Another interesting part of this is that, in both instances, other cops are literally around watching this shit happens and never say a fucking word. In one case there are three cops, in the other there are seven. They act like planting evidence is normal police work for them. This is disgusting. I've said it once and I'll say it a million times, one bad apple spoils the bunch. This phrase doesn't just mean that there is one bad apple, it means that one bad apple makes all of the goddamned apples bad, and this is the exact case we see in our police forces today.

The Baltimore PD has been dealing with issues for years, so much so that a 2016 US Department of Justice investigation uncovered widespread abuse in the department, saying:

“Racially disparate impact is present at every stage of [the Baltimore Police Department]’s enforcement actions, from the initial decision to stop individuals on Baltimore streets to searches, arrests, and uses of force. These racial disparities, along with evidence suggesting intentional discrimination, erode the community trust that is critical to effective policing.”

That DOJ investigation was prompted by the Freddy Gray case where 25-year-old Gray dies in April of 2015 after sustaining a spinal cord injury in police custody after being thrown into the back of a police van without a seatbelt, as required by department regulations. Every single one of the officers in that case either had their charges dropped or they were acquitted. 

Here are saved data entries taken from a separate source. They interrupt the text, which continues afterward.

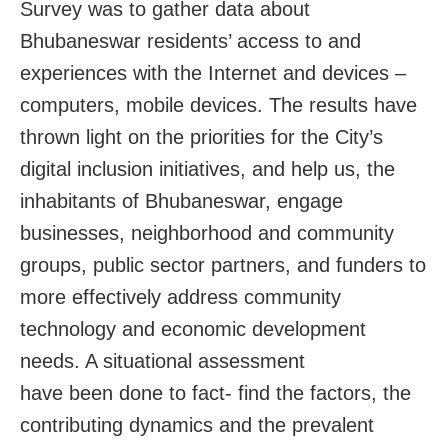
Survey was to gather data about
Bhubaneswar residents’ access to and
experiences with the Internet and devices –
computers, mobile devices. The results have
thrown light on the priorities for the City’s
digital inclusion initiatives, and help us, the
inhabitants of Bhubaneswar, engage
businesses, neighborhood and community
groups, public sector partners, and funders to
more effectively address community
technology and economic development
needs. A situational assessment
have been done to fact- find the factors, the
contributing dynamics and the prevalent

The only thing that can be done with a bunch of rotten apples is to dump them. We need to dump government police forces and replace them with private organizations that are paid for directly from who the consumer should be, not politicians but you and me. Organizations like the Detroit Threat Management Center and other private security groups proves that it can happen. As a matter of a fact, there are more people employed in private security today than there are in government police forces. The problem is that the government wants to keep their monopoly on force as much as possible. My answer to that is Smash the State.